RECORDS SUPPLIED section start

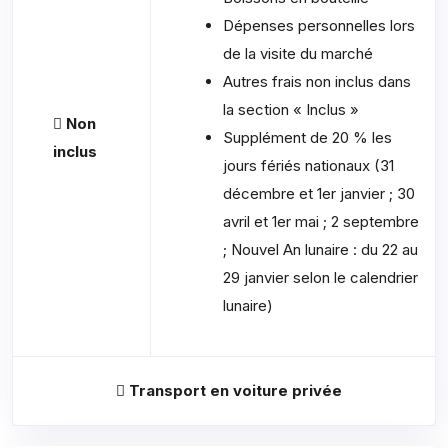
Dépenses personnelles lors
de la visite du marché
Autres frais non inclus dans
la section « Inclus »
Non
Supplément de 20 % les
inclus
jours fériés nationaux (31
décembre et 1er janvier ; 30
avril et 1er mai ; 2 septembre
; Nouvel An lunaire : du 22 au
29 janvier selon le calendrier
lunaire)
Transport en voiture privée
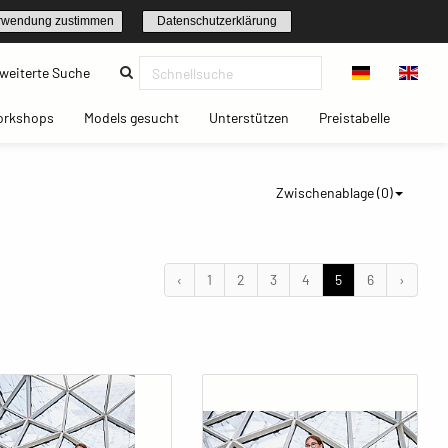
rwendung zustimmen
Datenschutzerklärung
(current)
weiterte Suche
t)
(current)
(current)
(current)
(current)
orkshops
Models gesucht
Unterstützen
Preistabelle
Zwischenablage (
0
)
‹
1
2
3
4
5
6
›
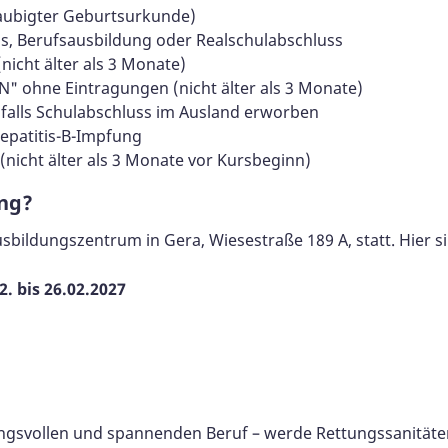
laubigter Geburtsurkunde)
ss, Berufsausbildung oder Realschulabschluss
(nicht älter als 3 Monate)
"N" ohne Eintragungen (nicht älter als 3 Monate)
 falls Schulabschluss im Ausland erworben
epatitis-B-Impfung
nicht älter als 3 Monate vor Kursbeginn)
ung?
usbildungszentrum in Gera, Wiesestraße 189 A, statt. Hier s
2. bis 26.02.2027
ungsvollen und spannenden Beruf – werde Rettungssanitäte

RECORDS SUPPLIED section end

| REQUIRED ACTION |
Exact copy, pictures removed: set down the whole listing above.

| RESULT FOR THIS EXERCISE |
Dépenses personnelles lors
de la visite du marché
Autres frais non inclus dans
la section « Inclus »
Non
Supplément de 20 % les
inclus
jours fériés nationaux (31
décembre et 1er janvier ; 30
avril et 1er mai ; 2 septembre
; Nouvel An lunaire : du 22 au
29 janvier selon le calendrier
lunaire)
Transport en voiture privée
rwendung zustimmen
Datenschutzerklärung
(current)
weiterte Suche
t)
(current)
(current)
(current)
(current)
orkshops
Models gesucht
Unterstützen
Preistabelle
Zwischenablage (
0
)
‹
1
2
3
4
5
6
›
laubigter Geburtsurkunde)
ss, Berufsausbildung oder Realschulabschluss
(nicht älter als 3 Monate)
"N" ohne Eintragungen (nicht älter als 3 Monate)
 falls Schulabschluss im Ausland erworben
epatitis-B-Impfung
nicht älter als 3 Monate vor Kursbeginn)
ung?
usbildungszentrum in Gera, Wiesestraße 189 A, statt. Hier s
2. bis 26.02.2027
ungsvollen und spannenden Beruf – werde Rettungssanitäte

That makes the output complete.